Not the sort of thing you would normally buy just for fun. This specific TDR will set you back over $2k so you won’t find one in the average DIYer’s toolkit. In fact, you won’t find one in the average commercial installer’s tool kit.
A time domain reflectometer sounds like something that you would use to go back to 1955 and stop Marty McFly from dating his mom, but it isn’t (unfortunately.) It’s a device that measures important things about cables that are located inside a wall, without having to dig them out. See, you might want to know if there’s a bad connection, or an old splitter, or something like that, or you may just suspect that there is 50 feet of old cable coiled up in there. Seriously, this happens all the time in old commercial installs.
That’s where a TDR comes into play. It actually measures the amount of time it takes for a signal to get from point A to point B, and if you know how much cable there should be, and what kind of cable it is, then the TDR will tell you with some confidence what’s going on inside the walls. It can suggest to you that there may be a broken connection or a splitter you weren’t expecting, and even tell you how far down the run it might be.

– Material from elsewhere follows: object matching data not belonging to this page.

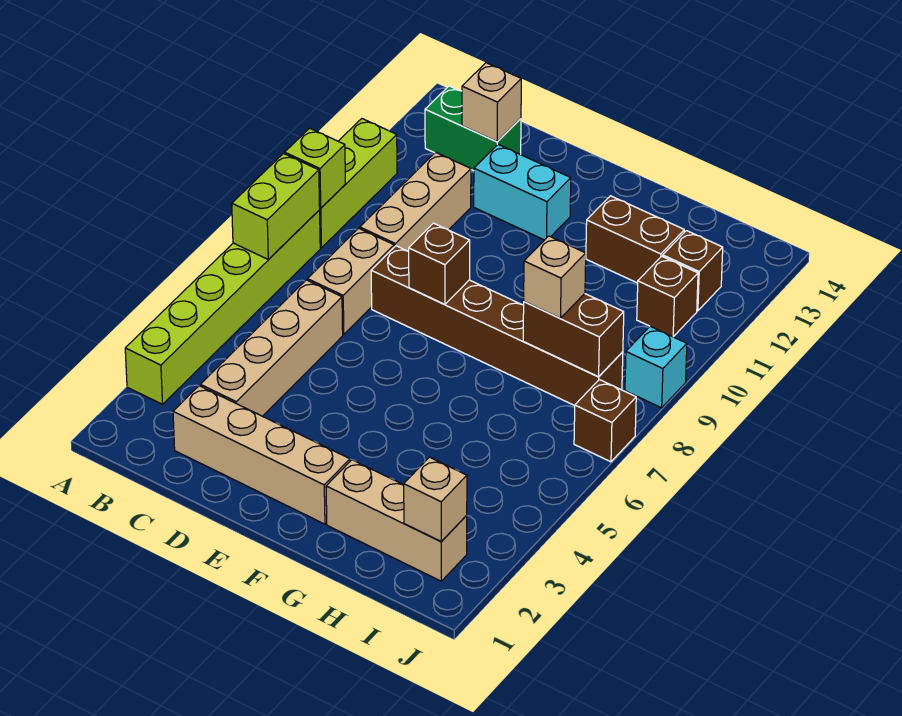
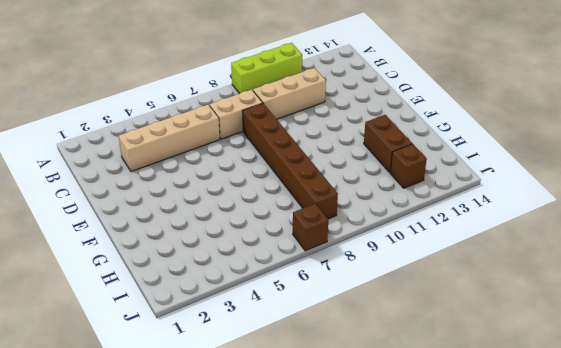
none -> lime brick A3:A8 level 1
none -> green brick B13:C13 level 1
none -> tan brick C2:F2 level 1

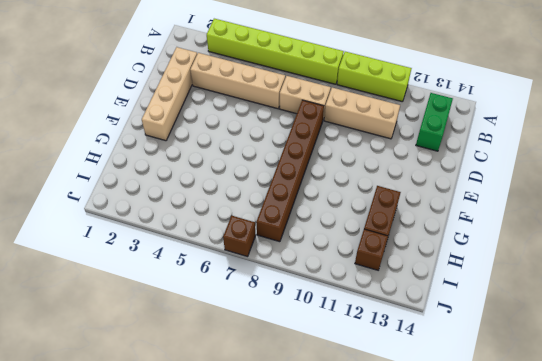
none -> cyan brick D12:E12 level 1
none -> tan brick G2:I2 level 1
none -> brown brick I11 level 1

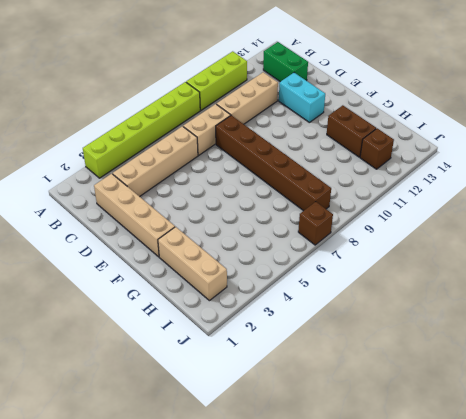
none -> brown brick I11 level 1
none -> cyan brick J9 level 1
none -> lime brick A7:A8 level 2

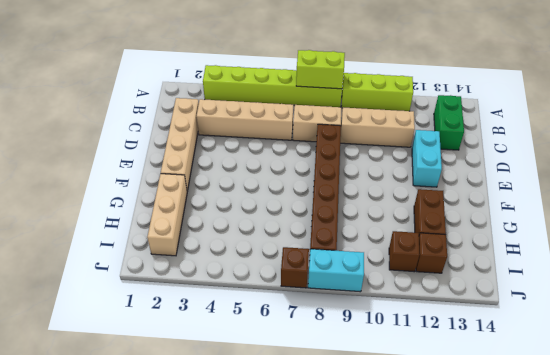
cyan brick J8:J9 level 1 -> cyan brick J9 level 1
none -> lime brick A9 level 2
none -> tan brick C13 level 2
none -> brown brick E8 level 2

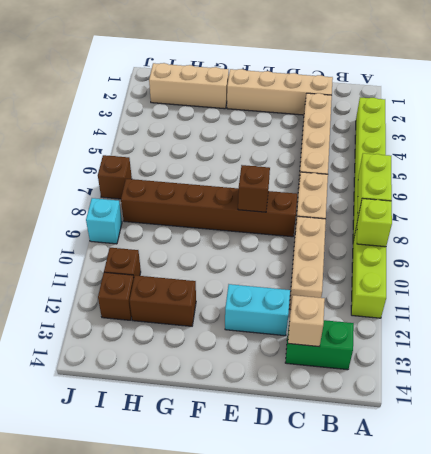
none -> brown brick H8:I8 level 2
none -> tan brick I2 level 2
none -> tan brick H8 level 3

It sounds like magic, but it’s simple physics. Just like everything else, it comes down to time. Because signals travel through copper cables in a reliable time frame, it’s possible to diagnose problems by comparing the amount of time it takes for a signal to travel down that cable. You can learn a lot just by counting those microseconds.
You can even tell if you have the wrong kind of cable. A lot of old industrial installs still used RG-59 cable, which isn’t rated for the frequencies used for today’s cable and satellite installations. It also has far more signal loss than RG-6 cable and that can be a problem especially if there’s more cable in the wall than you thought.
Back in the early days of cable TV, installers just didn’t imagine hundreds or thousands of channels, plus data going back and forth. They did what made sense to them, which was use cable that wasn’t too expensive for the job and splitters that were designed for their needs. Today’s systems require a lot more, but when an installer goes to upgrade an old building, owners don’t want to pay a lot. They always want to reuse old cables and never want holes cut in walls. A TDR can help determine if old cables are any good and if there are old splitters or taps that need to come out before the install can proceed. It’s an expensive tool, but if you need it, it’s worth it.